Given passage →
- - - - - - -

According to Standish, "Anyone who is acquainted with the facts and has any amount of logical reasoning can not avoid the conclusion that neither Cook, nor Peary, nor Byrd reached the North Pole; and they all knew it."[11]

According to some, the first consistent, verified, and scientifically convincing attainment of the Pole was on 12 May 1926, by Norwegian explorer Roald Amundsen and his US sponsor Lincoln Ellsworth from the airship Norge.[15] Norge, though Norwegian-owned, was designed and piloted by the Italian Umberto Nobile. The flight started from Svalbard in Norway, and crossed the Arctic Ocean to Alaska. Nobile, with several scientists and crew from the Norge, overflew the Pole a second time on 24 May 1928, in the airship Italia. The Italia crashed on its return from the Pole, with the loss of half the crew.

In May 1937 the world's first North Pole ice station, North Pole-1, was established by Soviet scientists by air 20 kilometres (13 mi) from the North Pole. The expedition members: oceanographer Pyotr Shirshov, meteorologist Yevgeny Fyodorov, radio operator Ernst Krenkel, and the leader Ivan Papanin[16] conducted scientific research at the station for the next nine months. By 19 February 1938, when the group was picked up by the ice breakers Taimyr and Murman, their station had drifted 2850 km to the eastern coast of Greenland.[17][18]

1940–2000

In May 1945 an RAF Lancaster of the Aries expedition became the first Commonwealth aircraft to overfly the North Geographic and North Magnetic Poles. The plane was piloted by David Cecil McKinley of the Royal Air Force. It carried an 11-man crew, with Kenneth C. Maclure of the Royal Canadian Air Force in charge of all scientific observations. In 2006, Maclure was honoured with a spot in Canada's Aviation Hall of Fame.[19]

Discounting Peary's disputed claim, the first men to set foot at the North Pole were a Soviet party[20] including geophysicists Mikhail Ostrekin and Pavel Senko, oceanographers Mikhail Somov and Pavel Gordienko,[21] and other scientists and flight crew (24 people in total)[22] of Aleksandr Kuznetsov's Sever-2 expedition (March–May 1948).[23] It was organized by the Chief Directorate of the Northern Sea Route.[24] The party flew on three planes (pilots Ivan Cherevichnyy, Vitaly Maslennikov and Ilya Kotov) from Kotelny Island to the North Pole and landed there at 4:44pm (Moscow Time, UTC+04:00) on April 23, 1948.[25] They established a temporary camp and for the next two days conducted scientific observations. On April 26 the expedition flew back to the continent.

- - - - - - -

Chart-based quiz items
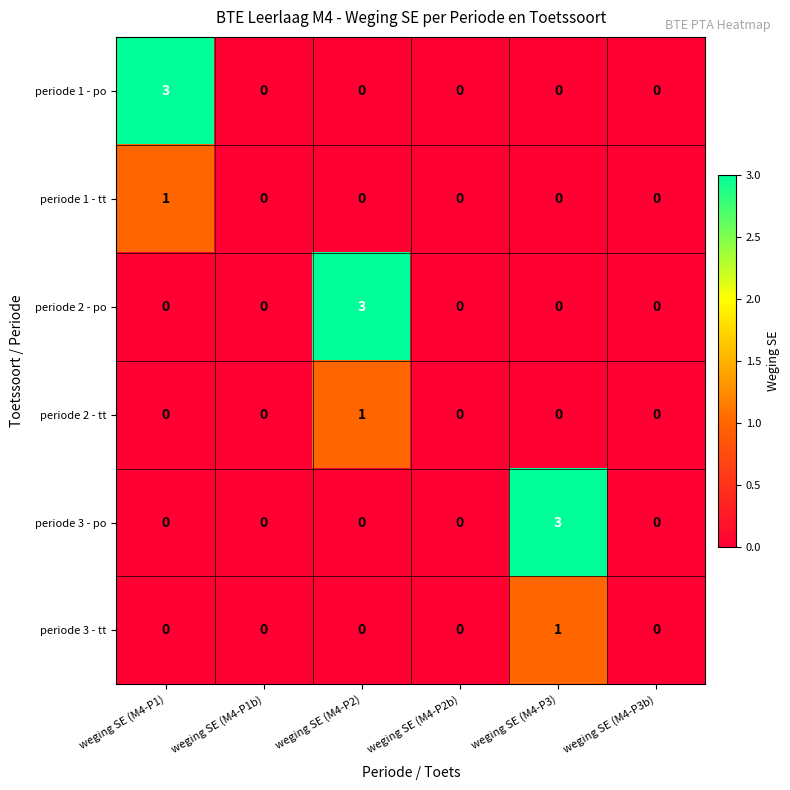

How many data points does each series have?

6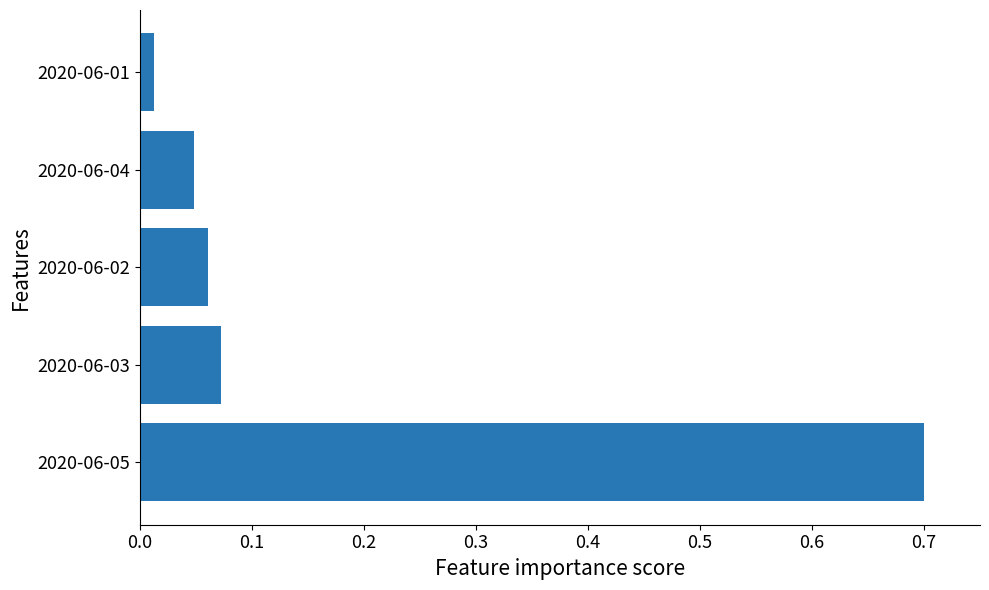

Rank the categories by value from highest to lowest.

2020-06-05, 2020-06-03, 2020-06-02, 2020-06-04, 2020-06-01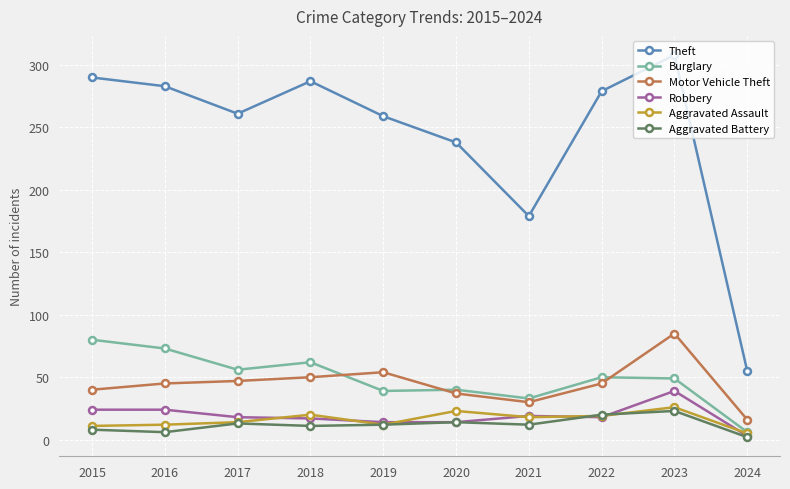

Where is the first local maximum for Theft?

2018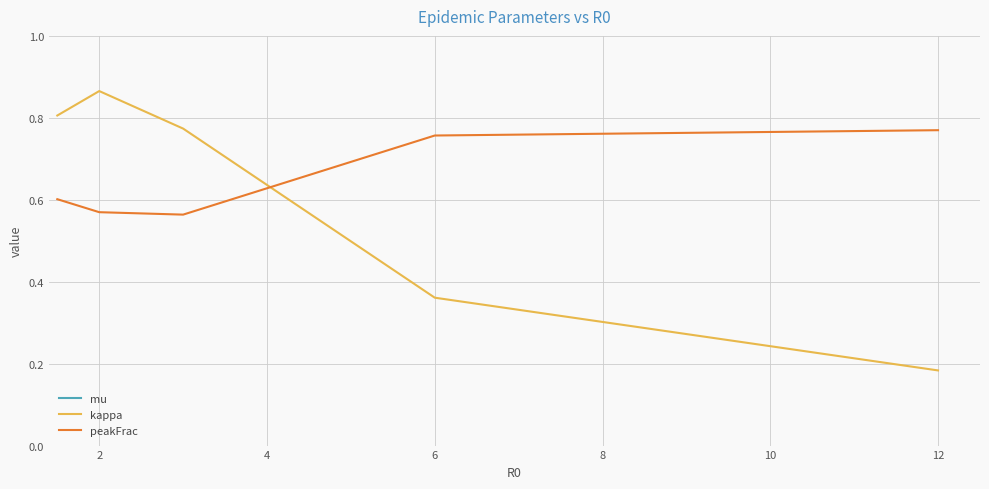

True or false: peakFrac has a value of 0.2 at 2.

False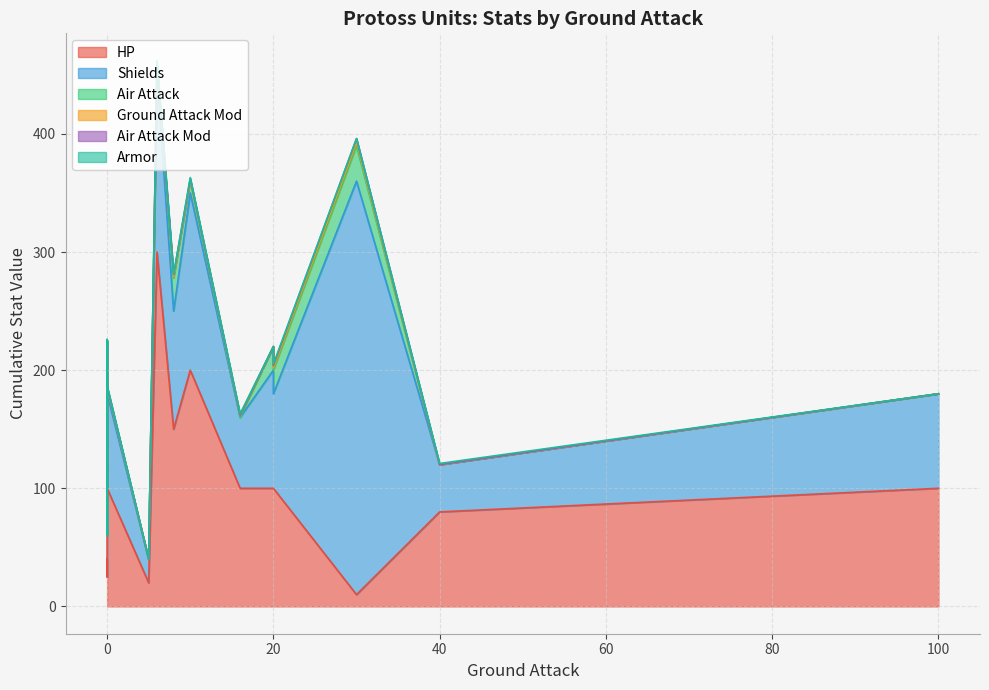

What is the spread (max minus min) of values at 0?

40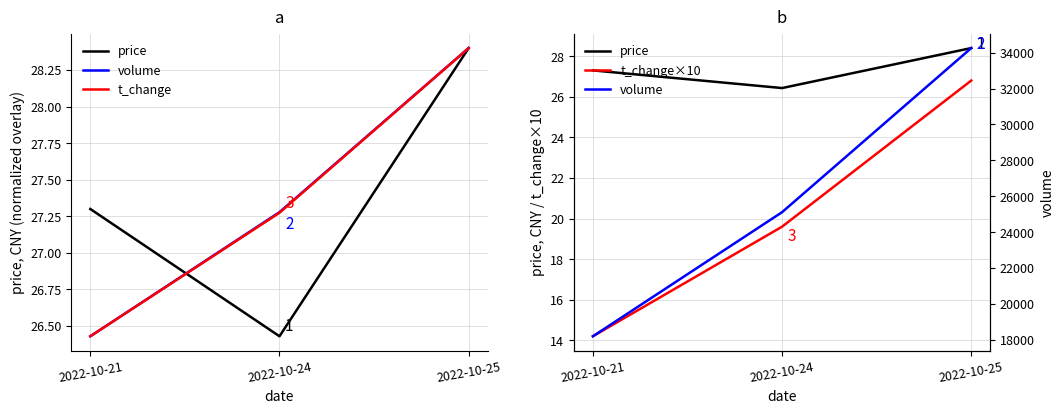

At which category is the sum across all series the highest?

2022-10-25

- - - - - - -

Rewrite the North Pole passage from "Discounting Peary's disputed" to "to the continent.", substituting "field camp" for "temporary camp".

Task result →
Discounting Peary's disputed claim, the first men to set foot at the North Pole were a Soviet party[20] including geophysicists Mikhail Ostrekin and Pavel Senko, oceanographers Mikhail Somov and Pavel Gordienko,[21] and other scientists and flight crew (24 people in total)[22] of Aleksandr Kuznetsov's Sever-2 expedition (March–May 1948).[23] It was organized by the Chief Directorate of the Northern Sea Route.[24] The party flew on three planes (pilots Ivan Cherevichnyy, Vitaly Maslennikov and Ilya Kotov) from Kotelny Island to the North Pole and landed there at 4:44pm (Moscow Time, UTC+04:00) on April 23, 1948.[25] They established a field camp and for the next two days conducted scientific observations. On April 26 the expedition flew back to the continent.